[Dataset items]
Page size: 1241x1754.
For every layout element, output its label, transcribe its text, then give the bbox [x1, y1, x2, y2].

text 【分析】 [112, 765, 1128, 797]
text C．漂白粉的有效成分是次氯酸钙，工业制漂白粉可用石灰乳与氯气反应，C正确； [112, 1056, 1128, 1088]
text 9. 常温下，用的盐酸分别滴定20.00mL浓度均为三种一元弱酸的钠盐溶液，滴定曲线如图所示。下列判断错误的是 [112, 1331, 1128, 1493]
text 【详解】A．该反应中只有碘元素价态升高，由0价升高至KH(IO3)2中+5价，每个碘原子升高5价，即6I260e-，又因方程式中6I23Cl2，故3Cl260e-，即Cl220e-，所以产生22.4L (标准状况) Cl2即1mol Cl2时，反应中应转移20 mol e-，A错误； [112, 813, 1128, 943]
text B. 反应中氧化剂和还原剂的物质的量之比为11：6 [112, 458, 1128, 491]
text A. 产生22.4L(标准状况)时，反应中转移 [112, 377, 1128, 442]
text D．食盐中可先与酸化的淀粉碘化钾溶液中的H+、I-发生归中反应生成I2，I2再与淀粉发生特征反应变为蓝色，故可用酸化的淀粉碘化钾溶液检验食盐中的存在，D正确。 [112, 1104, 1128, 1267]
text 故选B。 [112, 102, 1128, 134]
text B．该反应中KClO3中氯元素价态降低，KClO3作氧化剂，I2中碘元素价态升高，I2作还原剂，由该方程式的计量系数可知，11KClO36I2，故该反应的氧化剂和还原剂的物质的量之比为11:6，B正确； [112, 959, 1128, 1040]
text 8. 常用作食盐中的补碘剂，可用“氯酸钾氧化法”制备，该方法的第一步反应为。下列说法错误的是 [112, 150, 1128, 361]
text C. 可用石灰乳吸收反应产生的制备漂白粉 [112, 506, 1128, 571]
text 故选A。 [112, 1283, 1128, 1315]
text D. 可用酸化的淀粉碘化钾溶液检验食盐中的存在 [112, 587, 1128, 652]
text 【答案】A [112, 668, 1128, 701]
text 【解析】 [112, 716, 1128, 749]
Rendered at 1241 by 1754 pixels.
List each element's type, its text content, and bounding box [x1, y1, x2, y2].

▸ **Aim of the exercise**: Copy each entry above exactly, leaving nothing out.

▸ **Problem solution**:
Page size: 1241x1754.
For every layout element, output its label, transcribe its text, then give the bbox [x1, y1, x2, y2].

text 【分析】 [112, 765, 1128, 797]
text C．漂白粉的有效成分是次氯酸钙，工业制漂白粉可用石灰乳与氯气反应，C正确； [112, 1056, 1128, 1088]
text 9. 常温下，用的盐酸分别滴定20.00mL浓度均为三种一元弱酸的钠盐溶液，滴定曲线如图所示。下列判断错误的是 [112, 1331, 1128, 1493]
text 【详解】A．该反应中只有碘元素价态升高，由0价升高至KH(IO3)2中+5价，每个碘原子升高5价，即6I260e-，又因方程式中6I23Cl2，故3Cl260e-，即Cl220e-，所以产生22.4L (标准状况) Cl2即1mol Cl2时，反应中应转移20 mol e-，A错误； [112, 813, 1128, 943]
text B. 反应中氧化剂和还原剂的物质的量之比为11：6 [112, 458, 1128, 491]
text A. 产生22.4L(标准状况)时，反应中转移 [112, 377, 1128, 442]
text D．食盐中可先与酸化的淀粉碘化钾溶液中的H+、I-发生归中反应生成I2，I2再与淀粉发生特征反应变为蓝色，故可用酸化的淀粉碘化钾溶液检验食盐中的存在，D正确。 [112, 1104, 1128, 1267]
text 故选B。 [112, 102, 1128, 134]
text B．该反应中KClO3中氯元素价态降低，KClO3作氧化剂，I2中碘元素价态升高，I2作还原剂，由该方程式的计量系数可知，11KClO36I2，故该反应的氧化剂和还原剂的物质的量之比为11:6，B正确； [112, 959, 1128, 1040]
text 8. 常用作食盐中的补碘剂，可用“氯酸钾氧化法”制备，该方法的第一步反应为。下列说法错误的是 [112, 150, 1128, 361]
text C. 可用石灰乳吸收反应产生的制备漂白粉 [112, 506, 1128, 571]
text 故选A。 [112, 1283, 1128, 1315]
text D. 可用酸化的淀粉碘化钾溶液检验食盐中的存在 [112, 587, 1128, 652]
text 【答案】A [112, 668, 1128, 701]
text 【解析】 [112, 716, 1128, 749]
Rendered at 1241 by 1754 pixels.
List each element's type, its text content, and bounding box [x1, y1, x2, y2].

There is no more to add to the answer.